Phosphorylation state of S280 and S283 influences AtPIP2;1
localisation in yeast
Mimicking changes in C-terminal phosphorylation states of AtPIP2;1 not
only altered Na+ and H2O conductance
in X. laevis oocytes (Figure 2 and 3), but also influenced the
sub-cellular localisation of AtPIP2;1 in S.cerevisiaeaqy1/aqy2 double mutant yeast strain (Figure 5). Sub-cellular
localisation tendencies of the AtPIP2;1 phospho-mutants were
monitored in yeast using both N- or C-terminal GFP fusions. Fusion of
AtPIP2;1 wild-type or AtPIP2;1 phospho-mutants to GFP, redirected GFP
from a diffuse cytosolic pattern (Figure 5A) to a predominantly sharp
ring around the cell perimeter coinciding with the plasma membrane (PM;
Figure 5C-I). Weaker GFP signal associated with the tonoplast of the
vacuole was also frequently observed. In addition, a proportion of cells
showed internal and patchy perimeter GFP signal, matching the
localisation pattern of the SEC63::RFP endoplasmic reticulum (ER) marker
(Figure 5B). The detectable frequency and intensity of the ER
co-localisation differed between the AtPIP2;1 wild-type and some of the
AtPIP2;1 280/283 phospho-mimic mutants (Figure 5J).
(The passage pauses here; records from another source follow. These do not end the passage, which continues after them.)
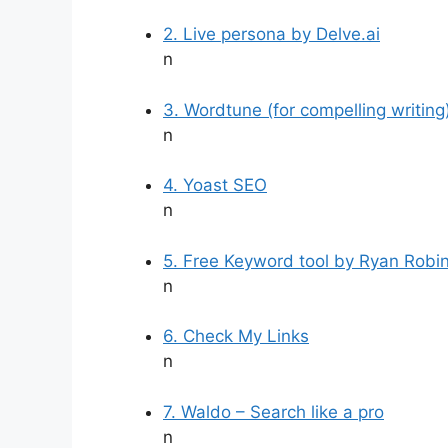
2. Live persona by Delve.ai
n
3. Wordtune (for compelling writing
n
4. Yoast SEO
n
5. Free Keyword tool by Ryan Robi
n
6. Check My Links
n
7. Waldo – Search like a pro
n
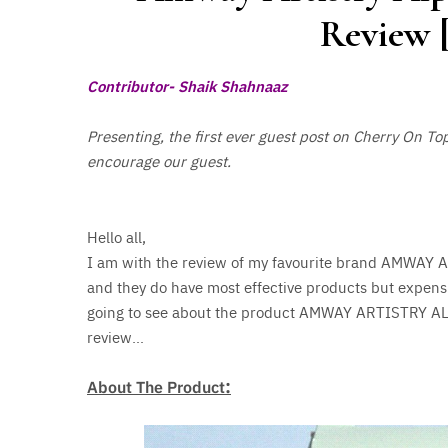
Review [
Contributor- Shaik Shahnaaz
Presenting, the first ever guest post on Cherry On To
encourage our guest.
Hello all,
I am with the review of my favourite brand AMWAY 
and they do have most effective products but expens
going to see about the product AMWAY ARTISTRY A
review…
:
About The Product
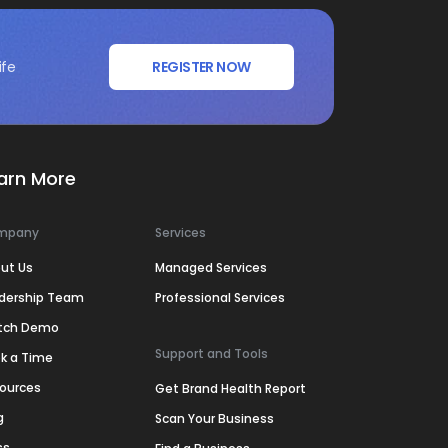
ife
REGISTER NOW
arn More
mpany
Services
ut Us
Managed Services
dership Team
Professional Services
tch Demo
Support and Tools
k a Time
ources
Get Brand Health Report
g
Scan Your Business
ss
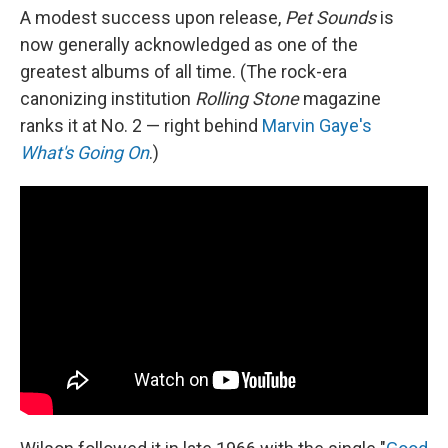
A modest success upon release,
Pet Sounds
is
now generally acknowledged as one of the
greatest albums of all time. (The rock-era
canonizing institution
Rolling Stone
magazine
ranks it at No. 2 — right behind
Marvin Gaye's
What's Going On
.)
A difference was
observed for the AtPIP2;1 S280D mutant, which had frequently occurring
intense GFP signal co-localising to the ER (Figure 5D, E and J),
relative to the trend observed for the AtPIP2;1 S283D and AtPIP2;1 D/D
mutants, which had distinct GFP signal around the perimeter consistent
with PM localisation, and less frequent or intense ER co-localisation
(Figure 5F, G, H and J). The tendency of the AtPIP2;1 S280A and A/D
mutants to co-localise to the ER was more likely than for wild-type
(Figure 5I and J). GFP localisation patterns for the phospho-deficient
AtPIP2;1 S283A and A/A mutants along with the D/A mutant were equivalent
to that of wild-type AtPIP2;1 (Figure 5J). There was no discernible
difference in the localisation patterning whether the GFP was fused to
the N- or C- terminal (data not shown).
Comparisons between the phospho-mutants reveal co-ordinated effects of
positions S280 and S283 in determining sub-cellular localisation. The
more prominent PM targeting of the AtPIP2;1 D/D mutant in comparison to
the A/A, D/A, or A/D mutants, indicates that mimicking of
phosphorylation of both S280 and S283 was required to promote more
distinctly PM localisation (Figure 5J). The distinct ER co-localisation
of AtPIP2;1 S280D was not observed in either of the two other S280D
phospho-mimic mutants (D/A or D/D) (Figure 5J), indicating that a serine
at position 283 could be specifically required in combination with the
phospho-mimic aspartic acid at position 280 to achieve the distinct ER
co-localisation.
Discussion
AtPIP2;1 is able to facilitate water and monovalent cation transport
activity in vivo , and this function is influenced by the
phosphorylation states of CTD residues S280 and S283 (Figures 1-4). InX. laevis oocytes, S280 and S283 phosphorylation status
influenced the transport function of AtPIP2;1, such that relatively
greater water transport occurred when these sites mimicked an
un-phosphorylated state and greater ion transport occurred when they
mimicked a phosphorylated state (Figure 2 and 3). A
phosphorylation-dependent inverse relationship was observed for
AtPIP2;1-facilitated water transport relative to ion transport (Figure 3
and Figure S3, 4), where there was approximately ten-fold changes in
both permeabilities (Figure S3). Yeast expressing the different AtPIP2;1
S280 and S283 mutation combinations accumulated different amounts of
intracellular Na+ following incubation in a buffer
containing 70 mM NaCl (Figure 4). S280 and S283 phosphorylation status
also influences the distribution and abundance of AtPIP2;1 protein
localising between the ER and PM in yeast (Figure 5).